Protected: Writers Workshop: First Reading

This post is password protected. To view it please enter your password below:


  • http://www.thefiftyfactor.com Joanna Jenkins

    Hi Jane, Your comment “…this is a letter to someone who doesn’t know you or your life…” made a lot of sense to me and helped refocus my thoughts/questions/comments as I read the original draft and the second draft/questions. It also helps greatly with my writing since I tend to wonder when points seem obvious to me (but not my readers).

    The second to the last paragraph is especially important to this story. It could turn into a few paragraphs and get to the root of the writer’s issues on aging.

  • Mary

    The questions you asked have made a difference in how I am looking at my own work. I sometimes get lost the “creative” concept when I start a rewrite, when my first direction should really be….did I make my point in a clear, concise, linear fashion. Only then can “style” come into play.

  • http://midlifebloggers.com byjane

    Let’s talk about revision, editing, macro, micro and all of them there edits. Forget all those words. What you want to be looking at this first stage of revision with this or your own work is this: What is the writer trying to communicate? Is the writer succeeding at communicating that? If not, why not?

    It’s difficult to do that with your own work because, after all, you know exactly what you meant to say. That is why this exercise, looking at someone else’s work, is so valuable. I can tell that some of you are a little impatient with this exercise, but trust me, it’s one of the most important you’ll get.

    Macro means looking at the big picture. Micro means sentence level work. Needlepoint this on a pillow: Revision=Re-vision. You’ll be hearing that a lot from me.

    When everyone finishes the exercise, I’ll weigh in.

    • cherirae

      I like the suggestion of “re-vision.” Clarity and specificity are a continual challenge for me. Often, when I finish a writing, I challenge myself to reduce the finished piece by 50% I’ve found this exercise to be extremely helpful in producing a piece that communicates in a clear, concise manner.

  • Lia

    Jane, I see how your comments are addressed to clarify specific sentences and ideas in the piece. You mentioned this is a first revision. How many macro edits does a piece need before you go to micro editing and is there anything in between? For example, here you addressed that the theme or focus has to first be developed and clarified and I get that that is macro editing. One of my comments was that words needed to be changed and you said that that was micro editing (as well as punctuation and spelling) and I get that. But, I know somel of us focused in on the title needing to be changed and that the Pandora’s box metaphor is out of place with the bright, happy future the 20 year old envisions. Would addressing these issues be “midi-editing” or wouldn’t that be part of macro editing – leading to further clarification of the theme or focus?
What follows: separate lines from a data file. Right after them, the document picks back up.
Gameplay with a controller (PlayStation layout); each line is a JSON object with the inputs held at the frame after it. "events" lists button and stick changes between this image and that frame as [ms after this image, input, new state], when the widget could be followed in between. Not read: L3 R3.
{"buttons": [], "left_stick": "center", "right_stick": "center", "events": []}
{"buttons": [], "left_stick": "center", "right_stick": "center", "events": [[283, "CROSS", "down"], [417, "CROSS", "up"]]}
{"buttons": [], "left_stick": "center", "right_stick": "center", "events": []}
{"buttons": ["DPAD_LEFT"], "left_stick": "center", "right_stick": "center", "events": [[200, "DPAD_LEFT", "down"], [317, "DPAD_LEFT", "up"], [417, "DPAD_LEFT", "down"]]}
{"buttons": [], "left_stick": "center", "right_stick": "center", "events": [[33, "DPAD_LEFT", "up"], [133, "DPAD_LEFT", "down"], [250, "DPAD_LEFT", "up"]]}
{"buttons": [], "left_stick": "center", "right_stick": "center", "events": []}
    I would then say that my agenda would/was not only to help the writer reach focus, but to immediately change those things, including the title, words and phrases that are contributing to the ambiguity. Am I jumping the gun?

  • http://inventingliz.blogspot.com Liz

    I think we had similar thoughts about the last two sentences, that they were the main point of the essay but the rest of the essay didn’t really lead the reader there. The writer needs to do more work up front to help the reader understand what those last two sentences are trying to get at.

    My take on it is that the future is more relvant now than when the writer was in her (?) twenties, not because it is so much closer, but because there is so much less of it! Or maybe those are really the same, the future is closer now because there is not as much of it. I am nowhere close to 64 yet, but I am becoming more and more aware that my future is finite (something I didn’t really grasp when I was younger), so I had better make the most of it!

  • cherirae

    I think our comments were similar in many ways. However, mine broadly addressed the piece as a whole while yours were much more focused and specific and referenced the exact line(s) you were addressing. Your specificity would better aid in assisting the author to write with more clarity.

    I really wasn’t sure what my agenda was in this last assignment. I was not familiar with the term “macro-editing” and, even when explained, for some reason I didn’t think of it as editing someone else’s piece but rather I thought of it as an exercise in macro-editing my own works. As I write this, I realize my original perception of the assignment really doesn’t make a lot of sense.